We had never been to this park before, and the boys and I had never even been to North Dakota, so we were excited for our spontaneous adventure. I had read there were bison, pronghorn, and even wild horses at this national park, so we hit the road the second we were up and moving the first day.
When we reached the outskirts of the park, which crosses over Interstate 94, we immediately saw wild (feral) horses, and stopped to snap some quick photos. Since it was late in the afternoon, our exploring had to wait until the next morning.
Saturday morning, we drove around for a bit trying to find the Southern Unit Visitor Center, as the TRNP sign was broken (meaning, it wasn’t even there), and Google Maps sent us on a leisurely drive through downtown Medora! Once we arrived, we were thrilled to discover that the main loop in the Southern Unit was indeed open, as of that Friday, which to us meant more wildlife closer to the roads than in summer!

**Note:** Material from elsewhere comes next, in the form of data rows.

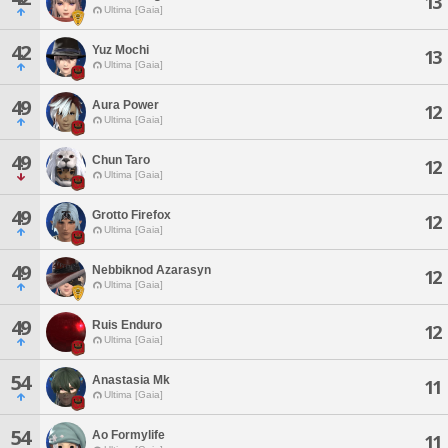
13
Ultima [Gaia]
42
Yuz Mochi
13
Ultima [Gaia]
49
Aura Power
12
Ultima [Gaia]
49
Chun Taro
12
Ultima [Gaia]
49
Grotto Firefox
12
Ultima [Gaia]
49
Nebbiknod Azarasyn
12
Ultima [Gaia]
49
Ruis Enduro
12
Ultima [Gaia]
54
Anastasia Mk
11
Ultima [Gaia]
54
Ao Formylife
11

We spent about an hour at this Visitor Center, which includes a wonderful museum dedicated to Teddy Roosevelt (one of our favorite presidents thanks to his conservation aims), his actual cabin and personal items, and a small gift shop. Our sons are huge museum fans, so we spent plenty of time looking at the artifacts and photos!

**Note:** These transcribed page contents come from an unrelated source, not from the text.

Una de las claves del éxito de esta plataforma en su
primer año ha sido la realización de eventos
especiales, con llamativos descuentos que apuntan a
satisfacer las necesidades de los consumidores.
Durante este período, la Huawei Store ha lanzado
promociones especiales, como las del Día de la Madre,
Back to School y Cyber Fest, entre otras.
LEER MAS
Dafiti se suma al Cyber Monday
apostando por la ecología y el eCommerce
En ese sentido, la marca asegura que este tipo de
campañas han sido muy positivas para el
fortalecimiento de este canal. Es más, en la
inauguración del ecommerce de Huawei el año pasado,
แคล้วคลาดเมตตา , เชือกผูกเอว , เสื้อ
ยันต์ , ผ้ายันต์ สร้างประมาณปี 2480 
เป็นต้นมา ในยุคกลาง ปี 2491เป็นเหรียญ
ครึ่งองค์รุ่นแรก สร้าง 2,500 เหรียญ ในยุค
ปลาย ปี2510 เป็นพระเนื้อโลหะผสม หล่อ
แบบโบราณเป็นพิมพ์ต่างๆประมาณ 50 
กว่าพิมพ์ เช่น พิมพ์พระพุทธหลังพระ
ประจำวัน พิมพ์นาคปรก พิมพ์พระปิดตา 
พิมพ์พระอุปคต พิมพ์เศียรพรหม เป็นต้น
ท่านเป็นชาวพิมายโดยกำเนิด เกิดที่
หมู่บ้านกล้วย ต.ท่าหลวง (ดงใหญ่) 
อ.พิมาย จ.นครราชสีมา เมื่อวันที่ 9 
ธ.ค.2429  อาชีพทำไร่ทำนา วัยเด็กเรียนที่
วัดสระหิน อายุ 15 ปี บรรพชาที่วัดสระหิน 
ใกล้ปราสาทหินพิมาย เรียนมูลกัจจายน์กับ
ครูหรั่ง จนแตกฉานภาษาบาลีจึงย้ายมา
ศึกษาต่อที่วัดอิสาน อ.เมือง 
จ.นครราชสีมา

On our drive through the main loop of the Southern Unit, we scored wild horse sightings in several locations. First was along the Ridgeline Nature Trail. We actually heard them before seeing them. Although off in the distance, it was exciting to watch them grazing their way toward us.
One of the best sightings of the day was in a valley near the Old East Entrance road. We were told we had found the Little Sorrel Band, and there were three foals that were causing quite a stir among the herd. We watched them for about an hour.
We saw various other wildlife including hawks, bison, pronghorn, songbirds, and more.
The most surprising moment of our afternoon came when we were recording a pronghorn on one side of the road who turned to run over the hill behind him. I got out to get a better photo and realized he was running off because a small band of horses were racing across the road toward him, behind our car! It was so incredible to watch the stallion guiding the pace and direction of the mares in his band.
After we went back to our campsite for some dinner, we returned to the park near dusk and looped back through the Southern Unit a little faster than we had during the day. All along the Jules creek were well over thirty horses in separate bands, stretching the length of the valley. We sat on a berm above and across the creek and watched these horses for well over an hour. Even our sons were thrilled to watch!
A few park pointers:
- Get out of your car if you can. There are several short hikes in the Southern Unit, and our sons were able to do them all, even the steep ascent to the “second highest peak” in the park.
- Go in the early or very late summer seasons. We have not been through this park in the summer, but I am sure by its proximity to the interstate and the single loop, the roads will be packed in the summertime, and the loop roads are closed in the off-season.
- 3. If you are camping, stay right in the park. We stayed in a campground in Medora in our RV, which did provide full hook-ups, even before May 1st. However, we looked at the park campground and it is beautiful, right along the Little Missouri River!